▸ How to complete this task: Please rewrite everything from the start of the records down to the line containing "A atualização elimina", replacing "gadgets" with "componentes" and leaving all else unchanged.
::: Records for the exercise
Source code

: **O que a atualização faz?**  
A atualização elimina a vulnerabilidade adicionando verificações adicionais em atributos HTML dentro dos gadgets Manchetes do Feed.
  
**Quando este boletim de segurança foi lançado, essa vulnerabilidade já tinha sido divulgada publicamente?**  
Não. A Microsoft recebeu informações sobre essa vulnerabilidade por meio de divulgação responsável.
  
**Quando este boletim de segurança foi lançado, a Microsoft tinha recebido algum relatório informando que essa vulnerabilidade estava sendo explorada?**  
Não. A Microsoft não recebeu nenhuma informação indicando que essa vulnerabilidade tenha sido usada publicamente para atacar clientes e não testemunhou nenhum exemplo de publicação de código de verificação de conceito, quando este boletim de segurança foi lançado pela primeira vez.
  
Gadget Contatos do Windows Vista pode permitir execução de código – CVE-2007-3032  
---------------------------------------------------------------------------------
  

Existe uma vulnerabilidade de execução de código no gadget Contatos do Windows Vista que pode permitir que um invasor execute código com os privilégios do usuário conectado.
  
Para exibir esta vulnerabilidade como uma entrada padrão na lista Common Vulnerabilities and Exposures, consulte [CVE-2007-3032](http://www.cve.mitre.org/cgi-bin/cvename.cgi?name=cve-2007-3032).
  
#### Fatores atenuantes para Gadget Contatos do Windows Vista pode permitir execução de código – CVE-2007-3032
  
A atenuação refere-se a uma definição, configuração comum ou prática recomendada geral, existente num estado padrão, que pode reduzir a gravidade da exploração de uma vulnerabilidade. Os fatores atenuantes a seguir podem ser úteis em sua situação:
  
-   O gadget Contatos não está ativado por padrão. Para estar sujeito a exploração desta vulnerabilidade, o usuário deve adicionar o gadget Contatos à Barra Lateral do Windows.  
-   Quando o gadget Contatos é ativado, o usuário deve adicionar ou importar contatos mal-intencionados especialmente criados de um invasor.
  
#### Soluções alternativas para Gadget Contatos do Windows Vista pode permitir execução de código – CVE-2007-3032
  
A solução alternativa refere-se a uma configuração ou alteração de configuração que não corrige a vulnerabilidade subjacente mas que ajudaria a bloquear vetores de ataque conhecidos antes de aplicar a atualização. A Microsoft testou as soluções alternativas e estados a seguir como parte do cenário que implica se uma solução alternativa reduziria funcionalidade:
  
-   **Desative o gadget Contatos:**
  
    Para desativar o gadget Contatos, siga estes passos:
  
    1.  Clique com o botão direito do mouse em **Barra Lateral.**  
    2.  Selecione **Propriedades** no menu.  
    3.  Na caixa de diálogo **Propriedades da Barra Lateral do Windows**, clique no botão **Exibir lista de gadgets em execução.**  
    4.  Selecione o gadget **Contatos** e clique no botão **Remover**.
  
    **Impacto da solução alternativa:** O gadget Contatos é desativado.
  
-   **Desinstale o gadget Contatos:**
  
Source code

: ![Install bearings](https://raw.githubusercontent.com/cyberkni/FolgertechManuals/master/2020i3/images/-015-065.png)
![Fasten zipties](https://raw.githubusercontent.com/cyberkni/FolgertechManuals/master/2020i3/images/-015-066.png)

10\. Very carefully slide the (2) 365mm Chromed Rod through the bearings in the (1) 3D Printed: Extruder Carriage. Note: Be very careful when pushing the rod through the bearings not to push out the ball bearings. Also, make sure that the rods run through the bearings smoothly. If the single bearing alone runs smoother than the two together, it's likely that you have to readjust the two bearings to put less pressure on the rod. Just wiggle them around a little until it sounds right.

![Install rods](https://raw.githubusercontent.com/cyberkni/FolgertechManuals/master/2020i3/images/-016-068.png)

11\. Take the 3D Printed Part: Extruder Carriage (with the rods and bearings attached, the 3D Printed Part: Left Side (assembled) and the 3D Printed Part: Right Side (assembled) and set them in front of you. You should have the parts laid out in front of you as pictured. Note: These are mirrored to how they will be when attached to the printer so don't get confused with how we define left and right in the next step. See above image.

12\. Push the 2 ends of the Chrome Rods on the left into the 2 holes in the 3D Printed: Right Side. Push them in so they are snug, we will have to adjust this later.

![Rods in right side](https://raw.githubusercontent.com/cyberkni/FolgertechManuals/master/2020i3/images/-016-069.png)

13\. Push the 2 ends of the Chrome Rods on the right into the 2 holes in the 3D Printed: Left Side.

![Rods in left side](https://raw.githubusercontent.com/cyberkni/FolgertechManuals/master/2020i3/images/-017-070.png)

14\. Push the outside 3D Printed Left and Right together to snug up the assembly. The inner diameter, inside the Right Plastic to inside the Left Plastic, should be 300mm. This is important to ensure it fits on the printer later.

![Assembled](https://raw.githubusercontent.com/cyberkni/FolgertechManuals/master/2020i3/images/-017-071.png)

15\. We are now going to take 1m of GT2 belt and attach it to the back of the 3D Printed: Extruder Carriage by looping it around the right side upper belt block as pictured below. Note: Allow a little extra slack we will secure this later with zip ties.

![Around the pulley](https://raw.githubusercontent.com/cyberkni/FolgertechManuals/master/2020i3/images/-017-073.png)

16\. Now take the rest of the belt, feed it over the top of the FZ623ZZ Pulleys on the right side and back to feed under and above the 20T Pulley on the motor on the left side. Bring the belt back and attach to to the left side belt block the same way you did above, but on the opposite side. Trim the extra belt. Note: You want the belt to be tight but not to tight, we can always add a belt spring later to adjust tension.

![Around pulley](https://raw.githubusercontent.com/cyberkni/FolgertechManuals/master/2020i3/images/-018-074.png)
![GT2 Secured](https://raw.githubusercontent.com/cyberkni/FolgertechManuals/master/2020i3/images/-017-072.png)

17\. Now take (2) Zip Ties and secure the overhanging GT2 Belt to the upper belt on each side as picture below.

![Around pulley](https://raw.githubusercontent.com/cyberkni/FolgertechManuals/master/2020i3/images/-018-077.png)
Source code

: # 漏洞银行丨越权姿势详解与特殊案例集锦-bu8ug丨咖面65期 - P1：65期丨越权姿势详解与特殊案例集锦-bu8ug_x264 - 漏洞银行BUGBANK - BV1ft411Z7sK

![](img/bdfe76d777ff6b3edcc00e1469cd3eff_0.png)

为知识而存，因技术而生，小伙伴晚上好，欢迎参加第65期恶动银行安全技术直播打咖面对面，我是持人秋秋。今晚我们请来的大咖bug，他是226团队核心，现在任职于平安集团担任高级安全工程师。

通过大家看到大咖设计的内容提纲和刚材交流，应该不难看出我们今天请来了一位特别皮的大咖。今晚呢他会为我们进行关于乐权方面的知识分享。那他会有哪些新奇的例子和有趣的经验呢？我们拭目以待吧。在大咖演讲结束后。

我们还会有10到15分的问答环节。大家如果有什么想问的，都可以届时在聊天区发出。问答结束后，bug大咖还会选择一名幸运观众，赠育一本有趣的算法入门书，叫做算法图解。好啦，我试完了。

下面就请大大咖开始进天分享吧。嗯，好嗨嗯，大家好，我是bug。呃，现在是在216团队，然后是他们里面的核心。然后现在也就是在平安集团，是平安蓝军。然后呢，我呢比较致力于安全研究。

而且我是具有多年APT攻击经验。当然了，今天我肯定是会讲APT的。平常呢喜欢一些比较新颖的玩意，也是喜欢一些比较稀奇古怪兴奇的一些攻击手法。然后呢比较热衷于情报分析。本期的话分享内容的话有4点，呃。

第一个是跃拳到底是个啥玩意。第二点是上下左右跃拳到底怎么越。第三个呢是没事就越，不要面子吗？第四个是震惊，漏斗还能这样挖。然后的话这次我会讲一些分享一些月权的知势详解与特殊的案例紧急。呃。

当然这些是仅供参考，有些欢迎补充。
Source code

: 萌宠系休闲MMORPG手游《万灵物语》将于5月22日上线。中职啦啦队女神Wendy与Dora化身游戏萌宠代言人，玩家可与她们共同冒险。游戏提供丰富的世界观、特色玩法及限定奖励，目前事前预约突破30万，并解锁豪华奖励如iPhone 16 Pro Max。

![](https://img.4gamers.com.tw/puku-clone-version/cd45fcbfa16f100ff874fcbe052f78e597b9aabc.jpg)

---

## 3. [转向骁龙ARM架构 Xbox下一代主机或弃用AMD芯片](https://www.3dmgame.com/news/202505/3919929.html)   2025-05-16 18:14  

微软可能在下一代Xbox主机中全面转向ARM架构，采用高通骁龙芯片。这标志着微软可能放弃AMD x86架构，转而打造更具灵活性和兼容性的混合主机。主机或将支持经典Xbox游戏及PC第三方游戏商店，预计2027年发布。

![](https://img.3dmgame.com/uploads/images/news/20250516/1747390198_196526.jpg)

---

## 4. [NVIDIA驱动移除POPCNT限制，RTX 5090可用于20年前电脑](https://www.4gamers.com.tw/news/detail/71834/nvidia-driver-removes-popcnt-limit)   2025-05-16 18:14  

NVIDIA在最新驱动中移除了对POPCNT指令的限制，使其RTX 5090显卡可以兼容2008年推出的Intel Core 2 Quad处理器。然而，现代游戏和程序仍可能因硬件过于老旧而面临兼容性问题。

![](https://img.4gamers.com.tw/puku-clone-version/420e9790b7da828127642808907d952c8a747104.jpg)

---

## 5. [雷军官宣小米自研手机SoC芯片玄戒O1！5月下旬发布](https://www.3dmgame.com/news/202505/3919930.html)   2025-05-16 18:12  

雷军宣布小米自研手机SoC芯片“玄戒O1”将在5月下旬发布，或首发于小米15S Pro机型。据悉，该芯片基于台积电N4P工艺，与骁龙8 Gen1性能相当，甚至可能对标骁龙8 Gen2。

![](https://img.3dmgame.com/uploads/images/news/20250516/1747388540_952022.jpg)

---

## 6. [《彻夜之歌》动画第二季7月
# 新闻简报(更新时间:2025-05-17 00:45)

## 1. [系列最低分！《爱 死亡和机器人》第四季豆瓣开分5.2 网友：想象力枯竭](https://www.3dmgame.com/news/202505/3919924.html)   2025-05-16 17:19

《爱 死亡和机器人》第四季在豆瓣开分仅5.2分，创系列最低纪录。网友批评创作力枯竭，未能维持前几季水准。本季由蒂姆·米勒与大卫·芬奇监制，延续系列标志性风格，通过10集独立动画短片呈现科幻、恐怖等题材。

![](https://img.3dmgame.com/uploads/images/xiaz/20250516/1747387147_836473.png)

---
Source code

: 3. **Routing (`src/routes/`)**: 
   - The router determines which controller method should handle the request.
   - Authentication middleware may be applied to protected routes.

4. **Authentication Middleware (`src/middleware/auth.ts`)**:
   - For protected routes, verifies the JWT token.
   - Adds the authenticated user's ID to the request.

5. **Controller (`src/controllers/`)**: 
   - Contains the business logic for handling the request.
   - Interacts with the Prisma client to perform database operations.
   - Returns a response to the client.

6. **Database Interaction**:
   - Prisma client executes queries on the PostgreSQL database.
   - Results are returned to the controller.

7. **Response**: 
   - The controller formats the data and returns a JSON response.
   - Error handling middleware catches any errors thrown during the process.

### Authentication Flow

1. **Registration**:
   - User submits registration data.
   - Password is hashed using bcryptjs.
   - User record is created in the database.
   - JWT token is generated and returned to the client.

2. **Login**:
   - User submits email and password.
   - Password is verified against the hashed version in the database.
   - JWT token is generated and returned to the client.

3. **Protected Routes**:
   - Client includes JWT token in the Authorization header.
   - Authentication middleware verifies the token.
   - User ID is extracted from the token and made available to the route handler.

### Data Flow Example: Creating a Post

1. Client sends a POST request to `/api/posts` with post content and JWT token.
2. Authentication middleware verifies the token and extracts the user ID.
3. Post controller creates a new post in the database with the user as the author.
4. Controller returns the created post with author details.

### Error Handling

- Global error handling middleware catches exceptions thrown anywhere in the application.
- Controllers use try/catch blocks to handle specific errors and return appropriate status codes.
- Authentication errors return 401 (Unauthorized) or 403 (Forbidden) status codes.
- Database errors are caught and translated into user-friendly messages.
::::::
▸ Response to the exercise:
Source code

: **O que a atualização faz?**  
A atualização elimina a vulnerabilidade adicionando verificações adicionais em atributos HTML dentro dos componentes Manchetes do Feed.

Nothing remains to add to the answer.